> _Exercise brief_: Scan the material below for the string "Rückenlehne", and copy every line where it shows up.

> _Data under study_:
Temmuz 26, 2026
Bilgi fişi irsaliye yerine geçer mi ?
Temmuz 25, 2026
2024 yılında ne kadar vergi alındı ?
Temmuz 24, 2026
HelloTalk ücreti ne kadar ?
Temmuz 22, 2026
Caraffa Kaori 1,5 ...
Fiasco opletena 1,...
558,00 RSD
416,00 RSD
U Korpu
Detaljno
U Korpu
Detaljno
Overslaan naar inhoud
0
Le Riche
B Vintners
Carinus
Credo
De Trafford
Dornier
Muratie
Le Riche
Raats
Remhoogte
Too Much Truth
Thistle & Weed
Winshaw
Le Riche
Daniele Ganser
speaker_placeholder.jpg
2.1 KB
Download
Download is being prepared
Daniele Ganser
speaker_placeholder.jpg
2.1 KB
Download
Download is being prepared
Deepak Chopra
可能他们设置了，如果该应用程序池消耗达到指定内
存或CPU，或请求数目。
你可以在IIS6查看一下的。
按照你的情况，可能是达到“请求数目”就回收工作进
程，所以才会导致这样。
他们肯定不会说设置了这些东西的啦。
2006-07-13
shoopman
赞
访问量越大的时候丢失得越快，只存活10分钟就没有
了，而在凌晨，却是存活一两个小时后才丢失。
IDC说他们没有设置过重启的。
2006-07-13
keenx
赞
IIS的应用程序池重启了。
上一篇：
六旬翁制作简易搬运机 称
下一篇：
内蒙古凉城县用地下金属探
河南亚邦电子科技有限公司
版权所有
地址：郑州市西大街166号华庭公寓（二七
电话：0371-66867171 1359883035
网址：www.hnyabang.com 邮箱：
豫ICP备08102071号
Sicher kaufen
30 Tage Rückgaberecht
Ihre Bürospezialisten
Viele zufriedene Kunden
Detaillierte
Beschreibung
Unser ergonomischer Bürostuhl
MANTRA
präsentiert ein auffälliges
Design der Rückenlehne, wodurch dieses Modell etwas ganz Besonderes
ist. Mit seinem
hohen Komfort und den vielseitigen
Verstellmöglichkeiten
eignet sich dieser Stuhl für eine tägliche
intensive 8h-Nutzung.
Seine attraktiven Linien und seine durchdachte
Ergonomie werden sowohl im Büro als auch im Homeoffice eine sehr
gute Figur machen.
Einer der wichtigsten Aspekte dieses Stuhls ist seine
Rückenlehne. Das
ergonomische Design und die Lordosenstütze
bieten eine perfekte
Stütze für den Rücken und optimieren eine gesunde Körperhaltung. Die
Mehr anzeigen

> _Answer to this exercise_:
Design der Rückenlehne, wodurch dieses Modell etwas ganz Besonderes
Rückenlehne. Das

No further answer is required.